Extract provided.
[Start of section]
On the top shape I think that the yellow point is placed more correctly, but on the bottom shape the green point is placed more correctly.
The difference of placement is because in the js code which I have used the maxDist is calculated this way
maxdist = d + cellH * sqrt2
while, in your code it is calculated this way
maxdist = amax d (h * sqrt2)
Using the same calculation in both codes produces the same result.
I don’t know why but your code finds the green point in the bottom shape for ~1.1 sec, while the js version takes ~0.06 sec(using maxdist = d + cellH * sqrt2 ) and ~0.45 sec(using maxdist = amax d (h * sqrt2)).
Here is my version of the js code:
(
function Get_seg_dist_sq px py a b =
(
x = a.x
y = a.y
dx = b.x - x
dy = b.y - y
if dx != 0 or dy != 0 do
(
t = ((px - x) * dx + (py - y) * dy) / (dx * dx + dy * dy)
if t > 1 then
(
x = b[1]
y = b[2]
)
else
(
if t > 0 do
(
x += dx * t
y += dy * t
)
)
)
dx = px - x
dy = py - y
dx * dx + dy * dy
)
function PointToPolygonDist x y polygon =
(
inside = false
min_dist_sq = 1e9
for k = 1 to polygon.count do
(
a = polygon[k]
b = if k == polygon.count then polygon[1] else polygon[k + 1]
if ((a[2] > y) != (b[2] > y) and (x < (b[1] - a[1]) * (y - a[2]) / (b[2] - a[2]) + a[1])) do
inside = not inside
min_dist_sq = amin #(min_dist_sq, Get_seg_dist_sq x y a b)
)
result = sqrt (min_dist_sq)
if not inside then -result else result
)
[End of section]
Stored data.
[Start of section]
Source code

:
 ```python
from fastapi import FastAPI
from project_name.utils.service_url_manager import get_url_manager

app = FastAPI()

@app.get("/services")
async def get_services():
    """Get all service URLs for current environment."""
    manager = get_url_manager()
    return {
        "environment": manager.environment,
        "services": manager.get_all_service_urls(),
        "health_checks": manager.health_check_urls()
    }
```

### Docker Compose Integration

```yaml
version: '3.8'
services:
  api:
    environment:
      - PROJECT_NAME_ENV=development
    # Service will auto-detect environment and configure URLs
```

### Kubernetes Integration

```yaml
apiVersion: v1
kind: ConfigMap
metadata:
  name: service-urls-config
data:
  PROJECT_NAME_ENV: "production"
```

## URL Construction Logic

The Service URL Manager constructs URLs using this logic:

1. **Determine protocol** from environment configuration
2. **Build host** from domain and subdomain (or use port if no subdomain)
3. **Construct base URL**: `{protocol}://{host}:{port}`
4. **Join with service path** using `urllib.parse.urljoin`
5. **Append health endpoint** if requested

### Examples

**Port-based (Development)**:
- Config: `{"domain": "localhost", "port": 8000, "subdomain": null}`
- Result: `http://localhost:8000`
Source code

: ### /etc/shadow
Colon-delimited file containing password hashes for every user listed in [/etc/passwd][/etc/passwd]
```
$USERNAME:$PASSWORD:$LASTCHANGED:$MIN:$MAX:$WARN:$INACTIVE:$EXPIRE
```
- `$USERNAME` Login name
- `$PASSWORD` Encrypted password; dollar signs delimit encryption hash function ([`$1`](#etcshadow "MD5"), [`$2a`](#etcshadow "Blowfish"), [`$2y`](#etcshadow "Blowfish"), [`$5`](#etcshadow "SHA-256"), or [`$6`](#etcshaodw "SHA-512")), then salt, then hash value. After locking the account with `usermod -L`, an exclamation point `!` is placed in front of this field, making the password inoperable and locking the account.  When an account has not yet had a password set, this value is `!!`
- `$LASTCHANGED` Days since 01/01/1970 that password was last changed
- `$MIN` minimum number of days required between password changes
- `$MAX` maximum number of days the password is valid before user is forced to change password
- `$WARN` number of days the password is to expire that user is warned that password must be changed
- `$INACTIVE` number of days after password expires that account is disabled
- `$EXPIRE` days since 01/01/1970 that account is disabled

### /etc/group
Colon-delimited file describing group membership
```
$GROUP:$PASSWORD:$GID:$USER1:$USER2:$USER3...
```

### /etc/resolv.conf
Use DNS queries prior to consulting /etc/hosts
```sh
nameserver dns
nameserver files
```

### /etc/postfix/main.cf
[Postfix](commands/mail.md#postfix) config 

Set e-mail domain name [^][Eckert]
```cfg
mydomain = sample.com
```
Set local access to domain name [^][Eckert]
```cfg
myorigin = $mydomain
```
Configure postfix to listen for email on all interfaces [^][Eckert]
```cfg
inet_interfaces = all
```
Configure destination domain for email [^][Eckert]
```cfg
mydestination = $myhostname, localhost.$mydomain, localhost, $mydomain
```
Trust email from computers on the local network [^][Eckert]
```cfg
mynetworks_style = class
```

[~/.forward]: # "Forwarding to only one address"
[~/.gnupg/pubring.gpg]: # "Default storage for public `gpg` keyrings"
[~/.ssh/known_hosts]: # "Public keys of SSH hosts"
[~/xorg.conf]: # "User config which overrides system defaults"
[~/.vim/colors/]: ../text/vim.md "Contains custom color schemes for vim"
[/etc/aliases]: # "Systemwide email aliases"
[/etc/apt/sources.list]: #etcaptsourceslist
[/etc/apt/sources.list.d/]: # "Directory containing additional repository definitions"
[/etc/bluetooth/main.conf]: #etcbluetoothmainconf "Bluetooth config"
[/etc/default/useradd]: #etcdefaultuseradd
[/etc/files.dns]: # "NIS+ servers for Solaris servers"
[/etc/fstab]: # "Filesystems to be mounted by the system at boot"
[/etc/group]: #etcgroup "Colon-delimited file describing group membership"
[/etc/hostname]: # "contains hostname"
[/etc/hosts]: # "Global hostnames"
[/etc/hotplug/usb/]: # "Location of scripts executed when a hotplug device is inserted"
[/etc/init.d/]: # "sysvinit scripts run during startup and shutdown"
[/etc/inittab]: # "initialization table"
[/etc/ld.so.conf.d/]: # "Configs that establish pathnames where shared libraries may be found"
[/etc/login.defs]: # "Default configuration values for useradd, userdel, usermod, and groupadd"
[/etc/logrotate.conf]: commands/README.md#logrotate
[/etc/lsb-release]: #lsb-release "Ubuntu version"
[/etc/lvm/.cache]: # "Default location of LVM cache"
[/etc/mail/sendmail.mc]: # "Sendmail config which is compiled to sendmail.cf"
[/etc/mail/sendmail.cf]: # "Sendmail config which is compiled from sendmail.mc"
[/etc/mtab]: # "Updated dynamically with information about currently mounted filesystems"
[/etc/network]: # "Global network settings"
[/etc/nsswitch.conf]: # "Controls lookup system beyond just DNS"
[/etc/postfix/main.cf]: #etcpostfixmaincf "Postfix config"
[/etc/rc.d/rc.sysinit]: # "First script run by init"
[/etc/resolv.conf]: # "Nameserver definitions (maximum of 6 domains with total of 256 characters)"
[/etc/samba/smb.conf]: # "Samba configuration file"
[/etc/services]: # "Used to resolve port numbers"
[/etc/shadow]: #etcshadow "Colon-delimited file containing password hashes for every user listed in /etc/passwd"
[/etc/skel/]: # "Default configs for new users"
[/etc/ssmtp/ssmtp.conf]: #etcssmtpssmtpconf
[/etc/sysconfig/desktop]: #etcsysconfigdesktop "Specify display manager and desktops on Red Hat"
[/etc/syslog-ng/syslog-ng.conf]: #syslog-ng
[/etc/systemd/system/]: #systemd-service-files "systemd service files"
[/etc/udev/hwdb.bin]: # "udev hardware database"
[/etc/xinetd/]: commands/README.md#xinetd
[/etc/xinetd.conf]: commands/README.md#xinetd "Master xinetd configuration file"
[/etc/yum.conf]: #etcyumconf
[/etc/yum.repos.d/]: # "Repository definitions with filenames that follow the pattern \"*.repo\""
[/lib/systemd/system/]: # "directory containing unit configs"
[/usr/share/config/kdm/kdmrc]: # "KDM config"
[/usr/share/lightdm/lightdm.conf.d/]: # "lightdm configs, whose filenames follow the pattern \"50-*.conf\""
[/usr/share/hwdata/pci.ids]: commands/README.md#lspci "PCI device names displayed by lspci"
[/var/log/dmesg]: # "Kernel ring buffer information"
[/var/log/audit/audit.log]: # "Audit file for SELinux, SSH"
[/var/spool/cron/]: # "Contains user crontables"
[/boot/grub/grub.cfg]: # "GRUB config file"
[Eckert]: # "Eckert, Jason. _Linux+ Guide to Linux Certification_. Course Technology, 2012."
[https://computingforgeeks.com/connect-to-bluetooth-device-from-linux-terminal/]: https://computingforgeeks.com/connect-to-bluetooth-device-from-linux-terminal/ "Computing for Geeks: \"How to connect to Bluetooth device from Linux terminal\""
[End of section]
Actions to take.
• A. Reproduce the forum post word for word between "Using the same" and "dx + dy * dy)", inclusive.
• B. List the parameters of the function Get_seg_dist_sq as defined in the forum post.
The entries are separate material from the forum post.

Solutions in order.
• A.
Using the same calculation in both codes produces the same result.
I don’t know why but your code finds the green point in the bottom shape for ~1.1 sec, while the js version takes ~0.06 sec(using maxdist = d + cellH * sqrt2 ) and ~0.45 sec(using maxdist = amax d (h * sqrt2)).
Here is my version of the js code:
(
function Get_seg_dist_sq px py a b =
(
x = a.x
y = a.y
dx = b.x - x
dy = b.y - y
if dx != 0 or dy != 0 do
(
t = ((px - x) * dx + (py - y) * dy) / (dx * dx + dy * dy)

• B. px, py, a, b